Sanctuary Cove PGA Professional Michael Jones doesn’t seek out the spotlight.
His father Keith, a country rugby league legend in the north-west of New South Wales, once told him that he would be better served letting others tell him how well he was performing.
That his two star pupils finished atop the respective PGA Tour of Australasia and Pro-Am Series Order of Merit lists exhibiting very similar attributes is perhaps no surprise.
Approaching his 47th birthday, Brad Kennedy was a convincing winner of the PGA Tour of Australasia Order of Merit, a second New Zealand Open triumph and victory at the inaugural event of The Players Series the foundation of a season that also featured two third-place finishes and a top-10 at the Golf Challenge NSW Open.
For 44-year-old ACT native Matt Millar, a second Blitz Golf title and four pro-am wins in the Riverina region of NSW inside a week caried him to the Pro-Am Series Order of Merit.
In an age of excess length and power, Kennedy and Millar are testimony that golf is a game of how many, not how.
In the past 12 months Kennedy has made his PGA TOUR debut and teed it up at the WGC-Workday Championship while Millar used the exemptions earned by winning the 2018 PGA Tour of Australasia Player of the Year award to play two WGC events in 2019.
Both have been working with Jones for more than a decade and their coach’s greatest reward is seeing their success rather than receiving any accolades of his own.
“I’ve never really gone out to be the big tour-pro coach but I’d like to think that the guys I have coached have improved and got to places where maybe they didn’t think they might get to,” said Jones.
Jones himself played rugby league growing up in Newcastle and incorporates a team mentality within his approach to golf coaching.

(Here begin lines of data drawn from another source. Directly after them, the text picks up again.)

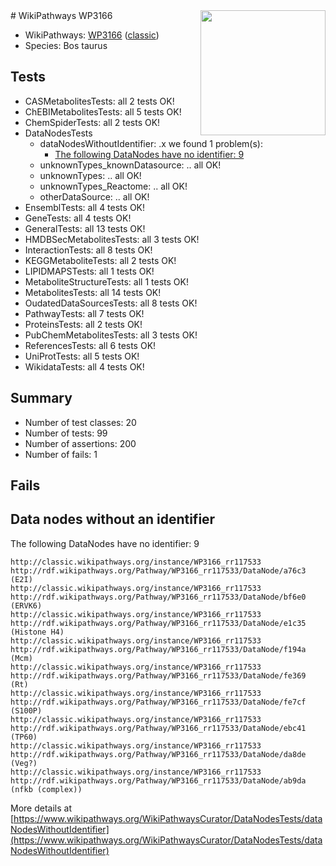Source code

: <img style="float: right; width: 200px" src="https://upload.wikimedia.org/wikipedia/commons/thumb/8/83/Wplogo_with_text_500.png/640px-Wplogo_with_text_500.png" />
# WikiPathways WP3166

* WikiPathways: [WP3166](https://wikipathways.org/pathways/WP3166) ([classic](https://classic.wikipathways.org/instance/WP3166))
* Species: Bos taurus
## Tests
* CASMetabolitesTests: all 2 tests OK!
* ChEBIMetabolitesTests: all 5 tests OK!
* ChemSpiderTests: all 2 tests OK!
* DataNodesTests
    * dataNodesWithoutIdentifier: .x we found 1 problem(s):
        * [The following DataNodes have no identifier: 9](#d2d32fa8)
    * unknownTypes_knownDatasource: .. all OK!
    * unknownTypes: .. all OK!
    * unknownTypes_Reactome: .. all OK!
    * otherDataSource: .. all OK!
* EnsemblTests: all 4 tests OK!
* GeneTests: all 4 tests OK!
* GeneralTests: all 13 tests OK!
* HMDBSecMetabolitesTests: all 3 tests OK!
* InteractionTests: all 8 tests OK!
* KEGGMetaboliteTests: all 2 tests OK!
* LIPIDMAPSTests: all 1 tests OK!
* MetaboliteStructureTests: all 1 tests OK!
* MetabolitesTests: all 14 tests OK!
* OudatedDataSourcesTests: all 8 tests OK!
* PathwayTests: all 7 tests OK!
* ProteinsTests: all 2 tests OK!
* PubChemMetabolitesTests: all 3 tests OK!
* ReferencesTests: all 6 tests OK!
* UniProtTests: all 5 tests OK!
* WikidataTests: all 4 tests OK!


## Summary

* Number of test classes: 20
* Number of tests: 99
* Number of assertions: 200
* Number of fails: 1

## Fails

<a name="d2d32fa8" />

## Data nodes without an identifier

The following DataNodes have no identifier: 9
```
http://classic.wikipathways.org/instance/WP3166_rr117533 http://rdf.wikipathways.org/Pathway/WP3166_rr117533/DataNode/a76c3 (E2I)
http://classic.wikipathways.org/instance/WP3166_rr117533 http://rdf.wikipathways.org/Pathway/WP3166_rr117533/DataNode/bf6e0 (ERVK6)
http://classic.wikipathways.org/instance/WP3166_rr117533 http://rdf.wikipathways.org/Pathway/WP3166_rr117533/DataNode/e1c35 (Histone H4)
http://classic.wikipathways.org/instance/WP3166_rr117533 http://rdf.wikipathways.org/Pathway/WP3166_rr117533/DataNode/f194a (Mcm)
http://classic.wikipathways.org/instance/WP3166_rr117533 http://rdf.wikipathways.org/Pathway/WP3166_rr117533/DataNode/fe369 (Rt)
http://classic.wikipathways.org/instance/WP3166_rr117533 http://rdf.wikipathways.org/Pathway/WP3166_rr117533/DataNode/fe7cf (S100P)
http://classic.wikipathways.org/instance/WP3166_rr117533 http://rdf.wikipathways.org/Pathway/WP3166_rr117533/DataNode/ebc41 (TP60)
http://classic.wikipathways.org/instance/WP3166_rr117533 http://rdf.wikipathways.org/Pathway/WP3166_rr117533/DataNode/da8de (Veg?)
http://classic.wikipathways.org/instance/WP3166_rr117533 http://rdf.wikipathways.org/Pathway/WP3166_rr117533/DataNode/ab9da (nfkb (complex))
```

More details at [https://www.wikipathways.org/WikiPathwaysCurator/DataNodesTests/dataNodesWithoutIdentifier](https://www.wikipathways.org/WikiPathwaysCurator/DataNodesTests/dataNodesWithoutIdentifier)


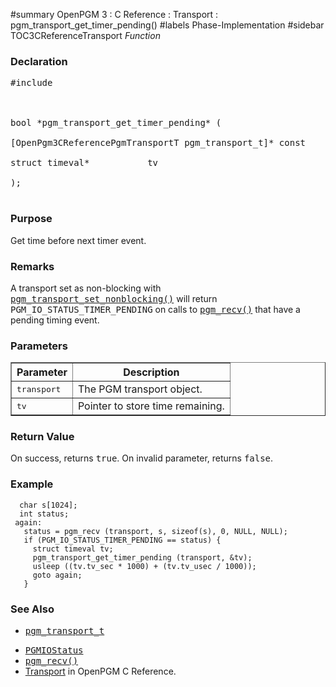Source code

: ﻿#summary OpenPGM 3 : C Reference : Transport : pgm\_transport\_get\_timer\_pending()
#labels Phase-Implementation
#sidebar TOC3CReferenceTransport
_Function_
### Declaration ###
<pre>
#include <pgm/pgm.h><br>
<br>
bool *pgm_transport_get_timer_pending* (<br>
[OpenPgm3CReferencePgmTransportT pgm_transport_t]* const    transport,<br>
struct timeval*           tv<br>
);<br>
</pre>

### Purpose ###
Get time before next timer event.

### Remarks ###
A transport set as non-blocking with <tt><a href='OpenPgm3CReferencePgmTransportSetNonBlocking.md'>pgm_transport_set_nonblocking()</a></tt> will return <tt>PGM_IO_STATUS_TIMER_PENDING</tt> on calls to <tt><a href='OpenPgm3CReferencePgmRecv.md'>pgm_recv()</a></tt> that have a pending timing event.

### Parameters ###

<table cellpadding='5' border='1' cellspacing='0'>
<tr>
<th>Parameter</th>
<th>Description</th>
</tr>
<tr>
<td><tt>transport</tt></td>
<td>The PGM transport object.</td>
</tr><tr>
<td><tt>tv</tt></td>
<td>Pointer to store time remaining.</td>
</tr>
</table>

### Return Value ###
On success, returns <tt>true</tt>.  On invalid parameter, returns <tt>false</tt>.

### Example ###

```
  char s[1024];
  int status;
 again:
   status = pgm_recv (transport, s, sizeof(s), 0, NULL, NULL);
   if (PGM_IO_STATUS_TIMER_PENDING == status) {
     struct timeval tv;
     pgm_transport_get_timer_pending (transport, &tv);
     usleep ((tv.tv_sec * 1000) + (tv.tv_usec / 1000));
     goto again;
   }
```

### See Also ###
  * <tt><a href='OpenPgm3CReferencePgmTransportT.md'>pgm_transport_t</a></tt><br>
<ul><li><tt><a href='OpenPgm3CReferencePgmIoStatus.md'>PGMIOStatus</a></tt><br>
</li><li><tt><a href='OpenPgm3CReferencePgmRecv.md'>pgm_recv()</a></tt><br>
</li><li><a href='OpenPgm3CReferenceTransport.md'>Transport</a> in OpenPGM C Reference.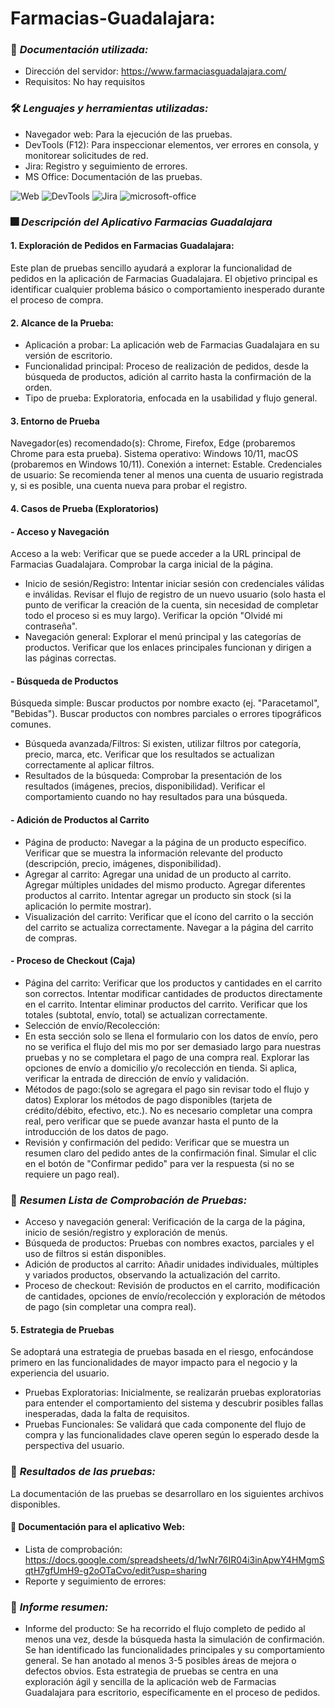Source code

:# Farmacias-Guadalajara:

### :page_facing_up: *Documentación utilizada:* 
- Dirección del servidor: https://www.farmaciasguadalajara.com/
- Requisitos: No hay requisitos
  
### 🛠️ *Lenguajes y herramientas utilizadas:*
<div id="header" align="left">

- Navegador web: Para la ejecución de las pruebas.
- DevTools (F12): Para inspeccionar elementos, ver errores en consola, y monitorear solicitudes de red.
- Jira: Registro y seguimiento de errores.
- MS Office: Documentación de las pruebas.

</a>
<img decoding="async" src="https://img.shields.io/badge/WEB-D85B01?style=for-the-badge&logo=Web&logoColor=white" alt="Web"/>
<img decoding="async" src="https://img.shields.io/badge/DevTools-D80B01?style=for-the-badge&logo=Devtools&logoColor=white" alt="DevTools"/>
<img decoding="async" src="https://img.shields.io/badge/Jira-0052CC?style=for-the-badge&logo=Jira&logoColor=white" alt="Jira"/>
<img decoding="async" src="https://img.shields.io/badge/Microsoft_Office-D86B01?style=for-the-badge&logo=microsoft-office&logoColor=white" alt="microsoft-office"/>
</a>

### :fireworks: *Descripción del Aplicativo Farmacias Guadalajara*
#### 1. Exploración de Pedidos en Farmacias Guadalajara:
Este plan de pruebas sencillo ayudará a explorar la funcionalidad de pedidos en la aplicación de Farmacias Guadalajara. 
El objetivo principal es identificar cualquier problema básico o comportamiento inesperado durante el proceso de compra.
 
#### 2. Alcance de la Prueba:
- Aplicación a probar: La aplicación web de Farmacias Guadalajara en su versión de escritorio.
- Funcionalidad principal: Proceso de realización de pedidos, desde la búsqueda de productos, adición al carrito hasta la confirmación de la orden.
- Tipo de prueba: Exploratoria, enfocada en la usabilidad y flujo general.

#### 3. Entorno de Prueba
Navegador(es) recomendado(s): Chrome, Firefox, Edge (probaremos Chrome para esta prueba).
Sistema operativo: Windows 10/11, macOS (probaremos en Windows 10/11).
Conexión a internet: Estable.
Credenciales de usuario: Se recomienda tener al menos una cuenta de usuario registrada y, si es posible, una cuenta nueva para probar el registro.

#### 4. Casos de Prueba (Exploratorios)
#### - Acceso y Navegación
Acceso a la web: Verificar que se puede acceder a la URL principal de Farmacias Guadalajara.
Comprobar la carga inicial de la página.
- Inicio de sesión/Registro:
Intentar iniciar sesión con credenciales válidas e inválidas.
Revisar el flujo de registro de un nuevo usuario (solo hasta el punto de verificar la creación de la cuenta, sin necesidad de completar todo el proceso si es muy largo).
Verificar la opción "Olvidé mi contraseña".
- Navegación general:
Explorar el menú principal y las categorías de productos.
Verificar que los enlaces principales funcionan y dirigen a las páginas correctas.
#### - Búsqueda de Productos
Búsqueda simple:
Buscar productos por nombre exacto (ej. "Paracetamol", "Bebidas").
Buscar productos con nombres parciales o errores tipográficos comunes.
- Búsqueda avanzada/Filtros:
Si existen, utilizar filtros por categoría, precio, marca, etc.
Verificar que los resultados se actualizan correctamente al aplicar filtros.
- Resultados de la búsqueda:
Comprobar la presentación de los resultados (imágenes, precios, disponibilidad).
Verificar el comportamiento cuando no hay resultados para una búsqueda.
#### - Adición de Productos al Carrito
- Página de producto:
Navegar a la página de un producto específico.
Verificar que se muestra la información relevante del producto (descripción, precio, imágenes, disponibilidad).
- Agregar al carrito:
Agregar una unidad de un producto al carrito.
Agregar múltiples unidades del mismo producto.
Agregar diferentes productos al carrito.
Intentar agregar un producto sin stock (si la aplicación lo permite mostrar).
- Visualización del carrito:
Verificar que el ícono del carrito o la sección del carrito se actualiza correctamente.
Navegar a la página del carrito de compras.
#### - Proceso de Checkout (Caja)
- Página del carrito:
Verificar que los productos y cantidades en el carrito son correctos.
Intentar modificar cantidades de productos directamente en el carrito.
Intentar eliminar productos del carrito.
Verificar que los totales (subtotal, envío, total) se actualizan correctamente.
- Selección de envío/Recolección:
- En esta sección solo se llena el formulario con los datos de envío, pero no se verifica el flujo del mis mo por ser demasiado largo para nuestras pruebas y no se completara el pago de una compra real.
Explorar las opciones de envío a domicilio y/o recolección en tienda.
Si aplica, verificar la entrada de dirección de envío y validación.
- Métodos de pago:(solo se agregara el pago sin revisar todo el flujo y datos)
Explorar los métodos de pago disponibles (tarjeta de crédito/débito, efectivo, etc.).
No es necesario completar una compra real, pero verificar que se puede avanzar hasta el punto de la introducción de los datos de pago.
- Revisión y confirmación del pedido:
Verificar que se muestra un resumen claro del pedido antes de la confirmación final.
Simular el clic en el botón de "Confirmar pedido" para ver la respuesta (si no se requiere un pago real).

### :page_facing_up: *Resumen Lista de Comprobación de Pruebas:*  
- Acceso y navegación general: Verificación de la carga de la página, inicio de sesión/registro y exploración de menús.
- Búsqueda de productos: Pruebas con nombres exactos, parciales y el uso de filtros si están disponibles.
- Adición de productos al carrito: Añadir unidades individuales, múltiples y variados productos, observando la actualización del carrito.
- Proceso de checkout: Revisión de productos en el carrito, modificación de cantidades,
  opciones de envío/recolección y exploración de métodos de pago (sin completar una compra real).

#### 5. Estrategia de Pruebas
Se adoptará una estrategia de pruebas basada en el riesgo, enfocándose primero en las funcionalidades de mayor impacto para el negocio y la experiencia del usuario.

- Pruebas Exploratorias: Inicialmente, se realizarán pruebas exploratorias para entender el comportamiento del sistema y descubrir posibles fallas inesperadas,
  dada la falta de requisitos.
- Pruebas Funcionales: Se validará que cada componente del flujo de compra y las funcionalidades clave operen según lo esperado desde la perspectiva del usuario.

### 🧪 *Resultados de las pruebas:* 
 La documentación de las pruebas se desarrollaro en los siguientes archivos disponibles.
#### :file_folder: Documentación para el aplicativo Web:
 
  - Lista de comprobación: https://docs.google.com/spreadsheets/d/1wNr76IR04i3inApwY4HMgmSqtH7gfUmH9-g2oOTaCvo/edit?usp=sharing
  - Reporte y seguimiento de errores:

### :page_facing_up: *Informe resumen:* 
 - Informe del producto:
 Se ha recorrido el flujo completo de pedido al menos una vez, desde la búsqueda hasta la simulación de confirmación.
 Se han identificado las funcionalidades principales y su comportamiento general.
 Se han anotado al menos 3-5 posibles áreas de mejora o defectos obvios.
 Esta estrategia de pruebas se centra en una exploración ágil y sencilla de la aplicación web de Farmacias Guadalajara para escritorio,
 específicamente en el proceso de pedidos.
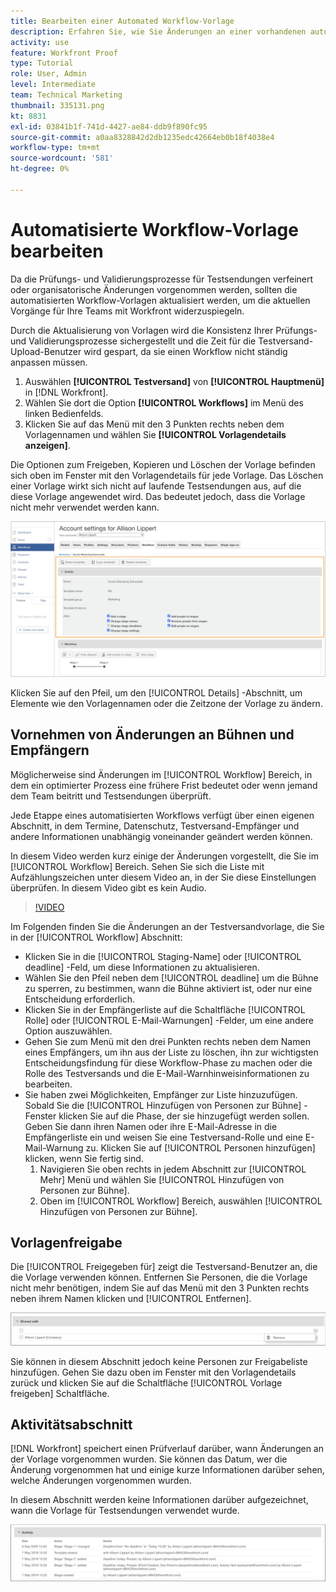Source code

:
 ```yaml
---
title: Bearbeiten einer Automated Workflow-Vorlage
description: Erfahren Sie, wie Sie Änderungen an einer vorhandenen automatisierten Testversand-Workflow-Vorlage vornehmen können in [!DNL  Workfront].
activity: use
feature: Workfront Proof
type: Tutorial
role: User, Admin
level: Intermediate
team: Technical Marketing
thumbnail: 335131.png
kt: 8831
exl-id: 03841b1f-741d-4427-ae84-ddb9f890fc95
source-git-commit: a0aa8328842d2db1235edc42664eb0b18f4038e4
workflow-type: tm+mt
source-wordcount: '581'
ht-degree: 0%

---
```


# Automatisierte Workflow-Vorlage bearbeiten

Da die Prüfungs- und Validierungsprozesse für Testsendungen verfeinert oder organisatorische Änderungen vorgenommen werden, sollten die automatisierten Workflow-Vorlagen aktualisiert werden, um die aktuellen Vorgänge für Ihre Teams mit Workfront widerzuspiegeln.

Durch die Aktualisierung von Vorlagen wird die Konsistenz Ihrer Prüfungs- und Validierungsprozesse sichergestellt und die Zeit für die Testversand-Upload-Benutzer wird gespart, da sie einen Workflow nicht ständig anpassen müssen.

1. Auswählen **[!UICONTROL Testversand]** von **[!UICONTROL Hauptmenü]** in [!DNL Workfront].
1. Wählen Sie dort die Option **[!UICONTROL Workflows]** im Menü des linken Bedienfelds.
1. Klicken Sie auf das Menü mit den 3 Punkten rechts neben dem Vorlagennamen und wählen Sie **[!UICONTROL Vorlagendetails anzeigen]**.

Die Optionen zum Freigeben, Kopieren und Löschen der Vorlage befinden sich oben im Fenster mit den Vorlagendetails für jede Vorlage. Das Löschen einer Vorlage wirkt sich nicht auf laufende Testsendungen aus, auf die diese Vorlage angewendet wird. Das bedeutet jedoch, dass die Vorlage nicht mehr verwendet werden kann.

![Fenster &quot;Vorlagendetails&quot;](assets/proof-system-setup-edit-templates-details-area.png)

<!--
Lean More URLs
-->

Klicken Sie auf den Pfeil, um den [!UICONTROL Details] -Abschnitt, um Elemente wie den Vorlagennamen oder die Zeitzone der Vorlage zu ändern.

## Vornehmen von Änderungen an Bühnen und Empfängern

Möglicherweise sind Änderungen im [!UICONTROL Workflow] Bereich, in dem ein optimierter Prozess eine frühere Frist bedeutet oder wenn jemand dem Team beitritt und Testsendungen überprüft.

Jede Etappe eines automatisierten Workflows verfügt über einen eigenen Abschnitt, in dem Termine, Datenschutz, Testversand-Empfänger und andere Informationen unabhängig voneinander geändert werden können.

In diesem Video werden kurz einige der Änderungen vorgestellt, die Sie im [!UICONTROL Workflow] Bereich. Sehen Sie sich die Liste mit Aufzählungszeichen unter diesem Video an, in der Sie diese Einstellungen überprüfen. In diesem Video gibt es kein Audio.

>[!VIDEO](https://video.tv.adobe.com/v/335131/?quality=12)

Im Folgenden finden Sie die Änderungen an der Testversandvorlage, die Sie in der [!UICONTROL Workflow] Abschnitt:

* Klicken Sie in die [!UICONTROL Staging-Name] oder [!UICONTROL deadline] -Feld, um diese Informationen zu aktualisieren.
* Wählen Sie den Pfeil neben dem [!UICONTROL deadline] um die Bühne zu sperren, zu bestimmen, wann die Bühne aktiviert ist, oder nur eine Entscheidung erforderlich.
* Klicken Sie in der Empfängerliste auf die Schaltfläche [!UICONTROL Rolle] oder [!UICONTROL E-Mail-Warnungen] -Felder, um eine andere Option auszuwählen.
* Gehen Sie zum Menü mit den drei Punkten rechts neben dem Namen eines Empfängers, um ihn aus der Liste zu löschen, ihn zur wichtigsten Entscheidungsfindung für diese Workflow-Phase zu machen oder die Rolle des Testversands und die E-Mail-Warnhinweisinformationen zu bearbeiten.
* Sie haben zwei Möglichkeiten, Empfänger zur Liste hinzuzufügen. Sobald Sie die [!UICONTROL Hinzufügen von Personen zur Bühne] -Fenster klicken Sie auf die Phase, der sie hinzugefügt werden sollen. Geben Sie dann ihren Namen oder ihre E-Mail-Adresse in die Empfängerliste ein und weisen Sie eine Testversand-Rolle und eine E-Mail-Warnung zu. Klicken Sie auf [!UICONTROL Personen hinzufügen] klicken, wenn Sie fertig sind.
   1. Navigieren Sie oben rechts in jedem Abschnitt zur [!UICONTROL Mehr] Menü und wählen Sie [!UICONTROL Hinzufügen von Personen zur Bühne].
   1. Oben im [!UICONTROL Workflow] Bereich, auswählen [!UICONTROL Hinzufügen von Personen zur Bühne].

## Vorlagenfreigabe

Die [!UICONTROL Freigegeben für] zeigt die Testversand-Benutzer an, die die Vorlage verwenden können. Entfernen Sie Personen, die die Vorlage nicht mehr benötigen, indem Sie auf das Menü mit den 3 Punkten rechts neben ihrem Namen klicken und [!UICONTROL Entfernen].

![[!UICONTROL Freigegeben für] Liste](assets/proof-system-setups-edit-template-shared-with.png)

Sie können in diesem Abschnitt jedoch keine Personen zur Freigabeliste hinzufügen. Gehen Sie dazu oben im Fenster mit den Vorlagendetails zurück und klicken Sie auf die Schaltfläche [!UICONTROL Vorlage freigeben] Schaltfläche.

## Aktivitätsabschnitt

[!DNL Workfront] speichert einen Prüfverlauf darüber, wann Änderungen an der Vorlage vorgenommen wurden. Sie können das Datum, wer die Änderung vorgenommen hat und einige kurze Informationen darüber sehen, welche Änderungen vorgenommen wurden.

In diesem Abschnitt werden keine Informationen darüber aufgezeichnet, wann die Vorlage für Testsendungen verwendet wurde.

![Aktivitätenliste des Testversands](assets/proof-system-setups-edit-template-activity.png)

He invites other experts in particular fields to impart their knowledge on his players, introducing renowned English performance coach Dave Alred to Kennedy some seven years ago, an introduction that has helped Kennedy record eight professional victories in the past decade and reach No.100 in the world.
It’s an unselfish approach that Jones believes is essential in the modern game.
“There’s a lot of stuff that I have got out of footy that I put into my golf coaching,” Jones explained.
“It’s that team mentality because pro golf these days is not an individual sport. It’s a team sport and you’ve got to have every person on board and singing from the same hymn sheet.
“I’m not the complete book of encyclopaedias. I’ve got a sports science degree but when it comes to mental performance or equipment I have to go out and source qualified advice that everybody agrees on.
“I’d like to think that the contributions made by all those people has made a big difference to Matty’s and Brad’s careers.”
And while the juniors he coaches at Sanctuary Cove are attracted to the power game exhibited by the likes of Dustin Johnson, Bryson DeChambeau and Rory McIlroy, Jones believes they would be better served taking note of how the likes of Kennedy and Millar construct a round of golf.
“I teach people how to play golf, not how to swing a golf club,” Jones added.
“Matty winning the PGA Tour of Australasia Player of the Year a couple of years ago showed that there is more than one way to skin a cat.
“Adaptation is a word that I use a lot because neither one of them swing it in what you would classify as conventional.
“But Brad’s short game, putting and ball-striking is as good as anyone out there. To his credit, the way that he has applied himself and believed in his own game has brought about those great results, and Matty is another great example.
“Matty has learnt how to shape shots and to back himself to hit the shot that’s in front of him to hit it.
“They’re the kinds of things that both Matt and Brad have accelerated and now their self-belief is one of the greatest weapons in their game.
“A lot of kids and their parents stand at the driving range focused only on how far they can hit it. It would be great for them to see how Brad or Matt puts a round together. There’s a lot more that goes into it than just how far they can hit it.
“Sometimes I think juniors should look more closely at guys like Matty and Brad and appreciate what they can do because often they have better scores than the bombers.”